We must also ensure that surgeries conducted on infants born intersex are stopped. Intersex surgeries are seen as cosmetic instead of medicinal and recent data supports this finding," he said.
Section 6 (ix) of the Bill, states that “a person commits an offence if the person holds out as any other sexual or gender identity that is contrary to the binary categories of male and female.”
However, the Bill in Section 6 (c), (f) (ii), and (g) (ii), exempts intersex people who ‘agree’ to undergo sexual reassignment to correct their ‘abnormality’.
According to Mr Adjei, at the UN level, 53 states came together to support this claim and that surgeries conducted on intersex children should be delayed as long as possible.
He noted that such children should be made to pass puberty for "the child to know exactly where that person belongs and if the person is comfortable at the level of being treated or can live with it."

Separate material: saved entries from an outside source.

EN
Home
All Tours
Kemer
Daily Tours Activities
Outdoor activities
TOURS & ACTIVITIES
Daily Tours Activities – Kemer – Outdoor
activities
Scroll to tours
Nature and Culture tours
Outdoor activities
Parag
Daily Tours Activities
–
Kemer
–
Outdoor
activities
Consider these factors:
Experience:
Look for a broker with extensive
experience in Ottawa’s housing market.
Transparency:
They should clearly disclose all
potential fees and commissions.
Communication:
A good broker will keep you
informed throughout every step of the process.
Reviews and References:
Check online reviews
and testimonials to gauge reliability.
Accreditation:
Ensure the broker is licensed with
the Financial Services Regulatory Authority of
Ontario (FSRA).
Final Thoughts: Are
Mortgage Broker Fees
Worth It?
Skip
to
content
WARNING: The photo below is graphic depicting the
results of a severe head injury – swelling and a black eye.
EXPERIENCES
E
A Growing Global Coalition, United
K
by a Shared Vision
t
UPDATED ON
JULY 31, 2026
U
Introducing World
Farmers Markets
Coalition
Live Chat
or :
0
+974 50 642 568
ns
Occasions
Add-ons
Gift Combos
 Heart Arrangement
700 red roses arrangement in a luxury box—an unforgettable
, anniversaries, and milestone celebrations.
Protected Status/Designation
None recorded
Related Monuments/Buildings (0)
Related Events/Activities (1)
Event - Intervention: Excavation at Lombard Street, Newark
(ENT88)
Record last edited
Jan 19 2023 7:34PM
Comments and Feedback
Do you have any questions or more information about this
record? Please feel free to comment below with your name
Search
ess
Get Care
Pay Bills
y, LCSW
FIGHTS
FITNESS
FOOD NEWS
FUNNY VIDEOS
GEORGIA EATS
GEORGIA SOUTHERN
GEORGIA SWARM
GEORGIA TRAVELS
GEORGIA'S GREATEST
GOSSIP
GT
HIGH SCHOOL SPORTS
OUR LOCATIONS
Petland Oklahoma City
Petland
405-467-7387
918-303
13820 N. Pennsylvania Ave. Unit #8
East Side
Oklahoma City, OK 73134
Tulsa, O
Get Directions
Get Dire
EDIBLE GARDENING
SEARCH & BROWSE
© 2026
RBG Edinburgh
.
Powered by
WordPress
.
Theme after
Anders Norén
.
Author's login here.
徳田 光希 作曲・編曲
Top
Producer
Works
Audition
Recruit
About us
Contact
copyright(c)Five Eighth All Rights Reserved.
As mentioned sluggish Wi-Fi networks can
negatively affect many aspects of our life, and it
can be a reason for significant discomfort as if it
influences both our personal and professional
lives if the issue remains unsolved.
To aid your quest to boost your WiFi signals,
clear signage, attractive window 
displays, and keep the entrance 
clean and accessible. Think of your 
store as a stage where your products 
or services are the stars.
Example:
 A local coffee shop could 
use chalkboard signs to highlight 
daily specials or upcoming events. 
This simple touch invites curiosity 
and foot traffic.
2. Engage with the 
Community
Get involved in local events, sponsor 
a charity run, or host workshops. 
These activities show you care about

Rather than passing laws to infringe on the rights of intersex Ghanaians, Mr Shun Adjei encouraged Ghanaian lawmakers to enact laws "that protect persons with various sex characteristics from stigma and discrimination and harmful practices."
They must "ensure families receive adequate counselling, support, protection and not criminalization," he stressed.
The Constitutional, Legal and Parliamentary Affairs Committee resumed public hearing on the anti-LGBTQ+ bill on Thursday after a brief break.